* **The data**

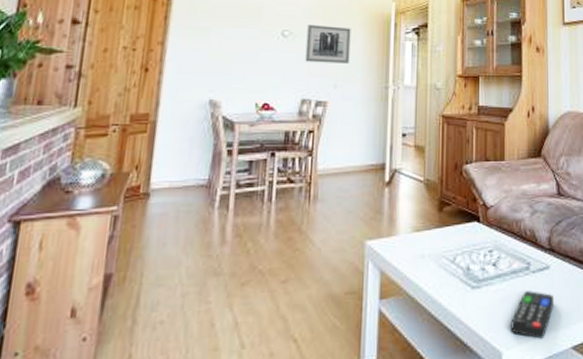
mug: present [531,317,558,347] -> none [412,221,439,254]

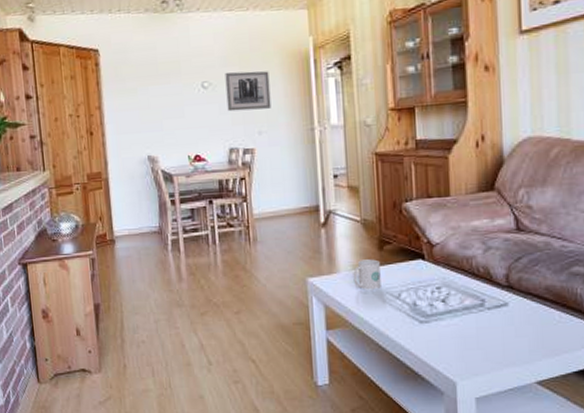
mug: none [412,221,439,254] -> present [353,259,381,290]
remote control: present [511,290,555,339] -> none [464,327,515,372]

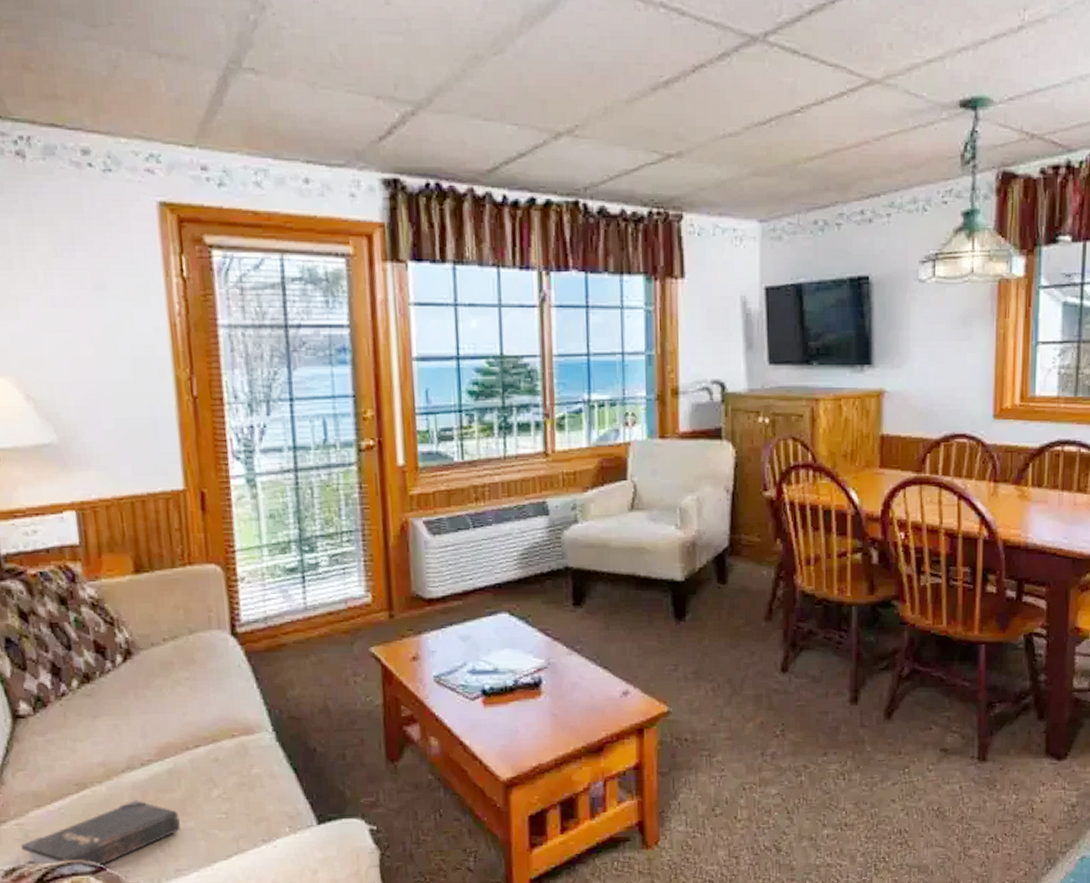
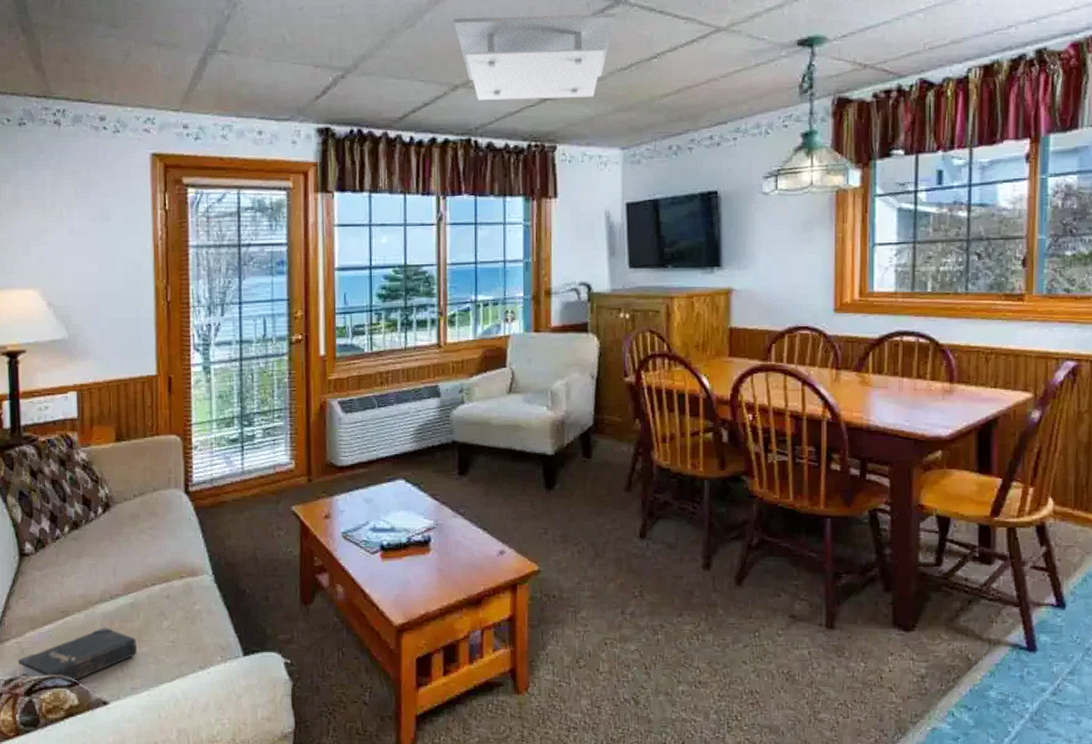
ceiling light: none [554,46,752,156] -> present [454,13,616,101]

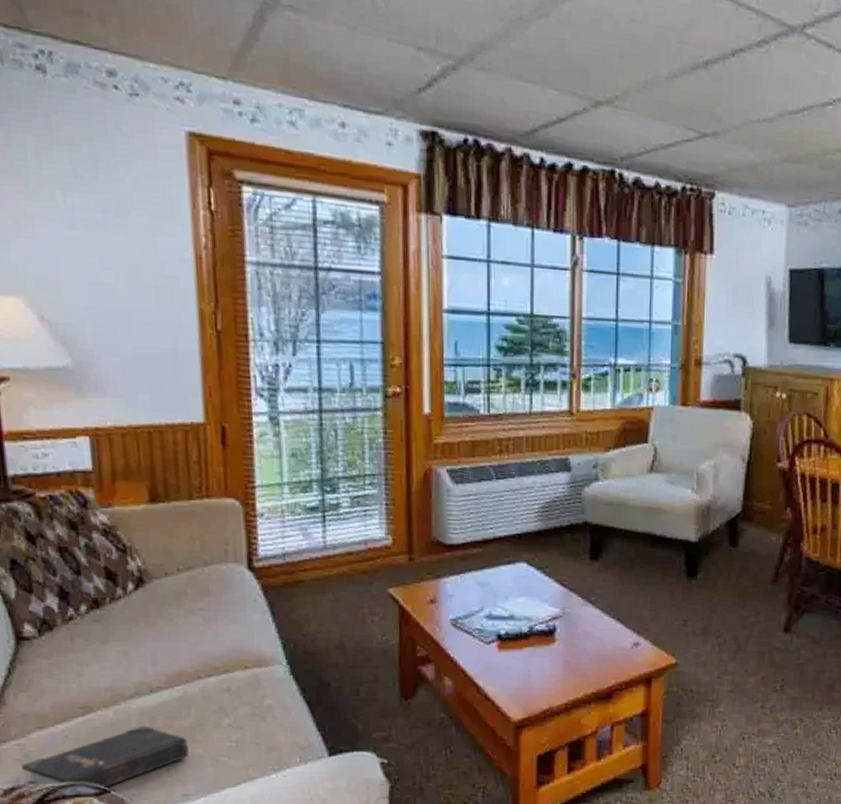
ceiling light: present [454,13,616,101] -> none [598,16,790,140]

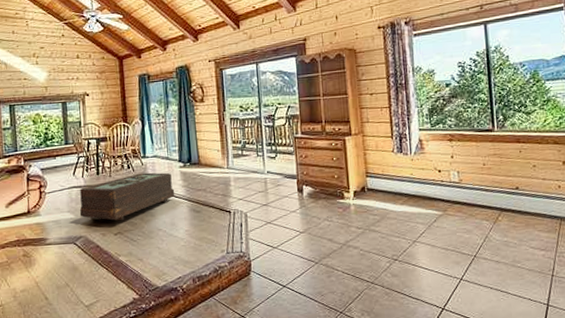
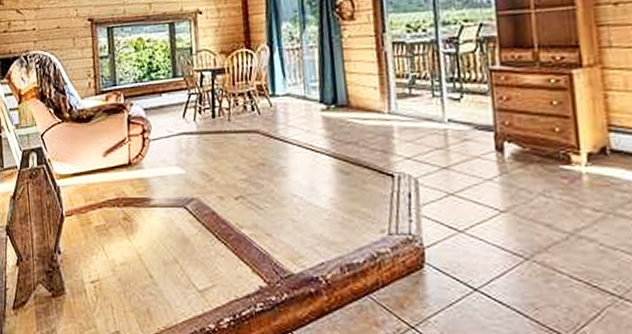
coffee table: present [79,172,175,221] -> none [191,116,315,181]

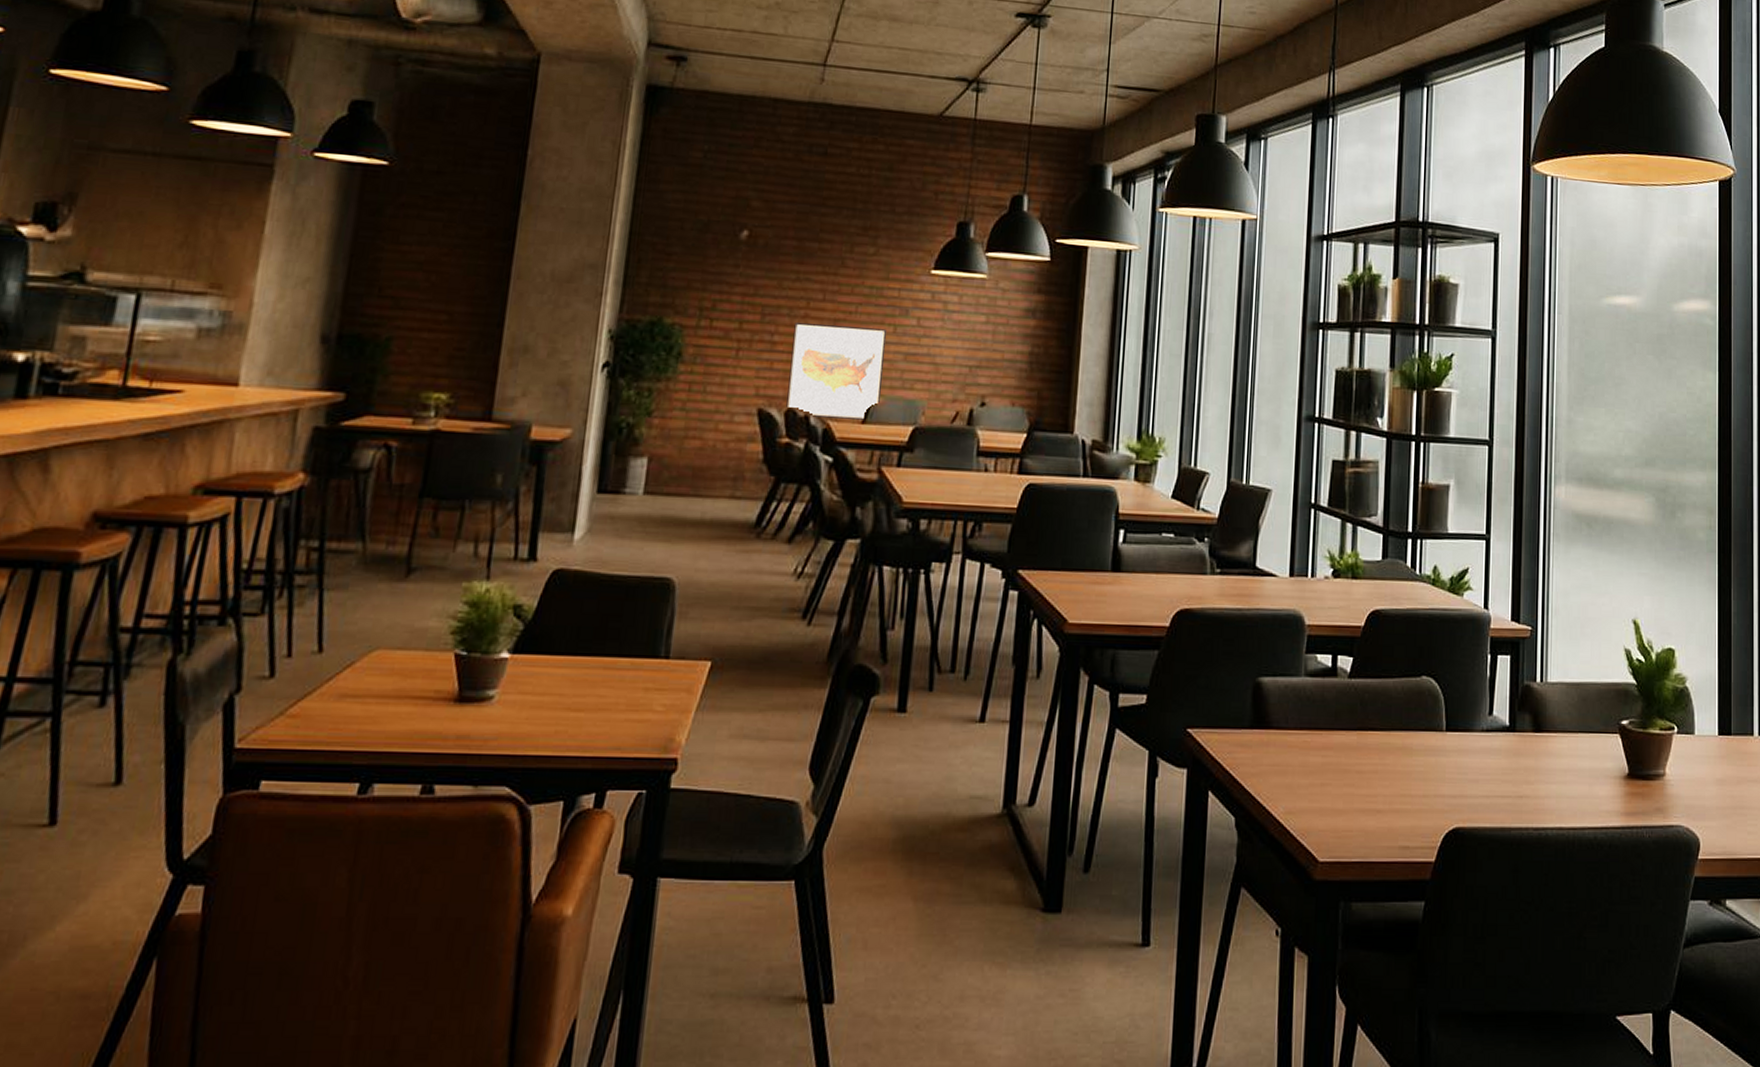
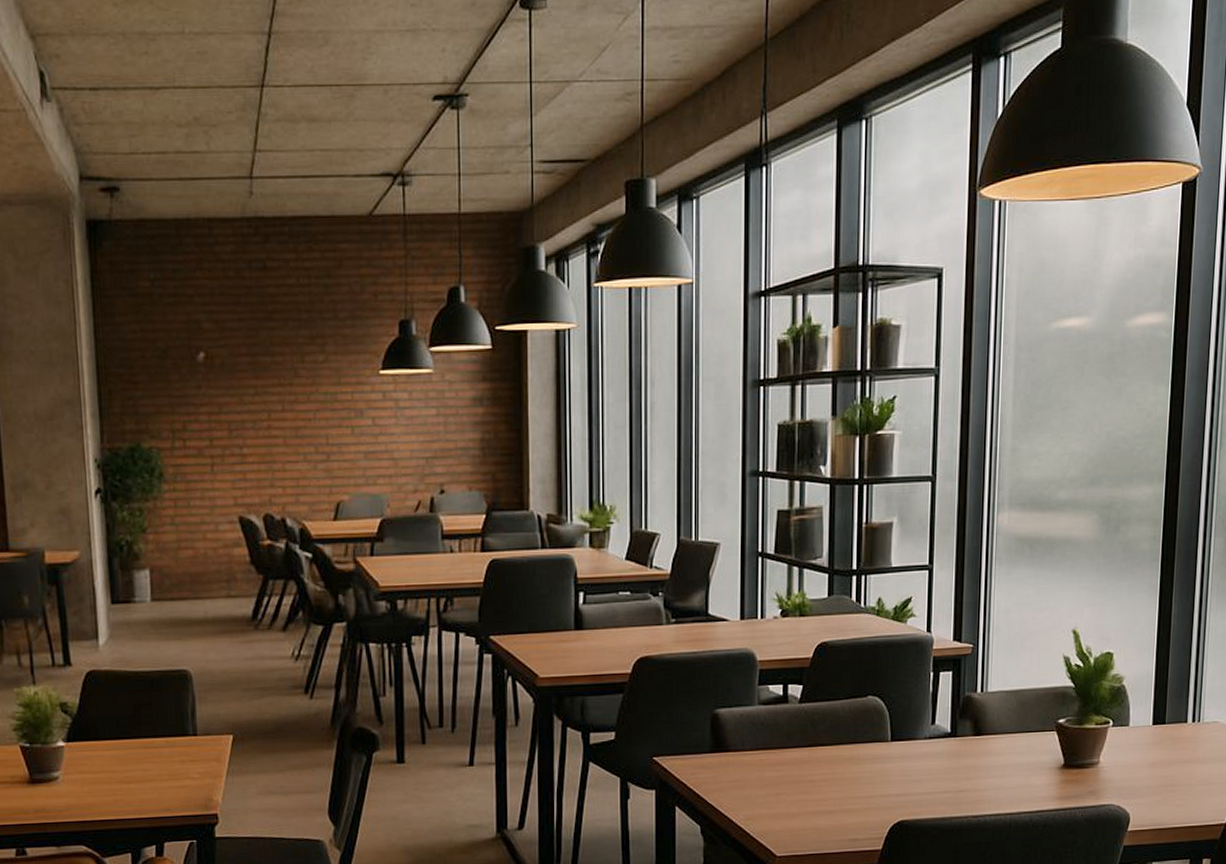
wall art: present [786,323,888,420] -> none [260,432,347,519]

* **Task goal**
Could you return, word for word, every line from the line with "mug: none [412,221,439,254]" through the last line of the listing above, both ends included, without any pictures?

* **Response**
mug: none [412,221,439,254] -> present [353,259,381,290]
remote control: present [511,290,555,339] -> none [464,327,515,372]

ceiling light: none [554,46,752,156] -> present [454,13,616,101]

ceiling light: present [454,13,616,101] -> none [598,16,790,140]

coffee table: present [79,172,175,221] -> none [191,116,315,181]

wall art: present [786,323,888,420] -> none [260,432,347,519]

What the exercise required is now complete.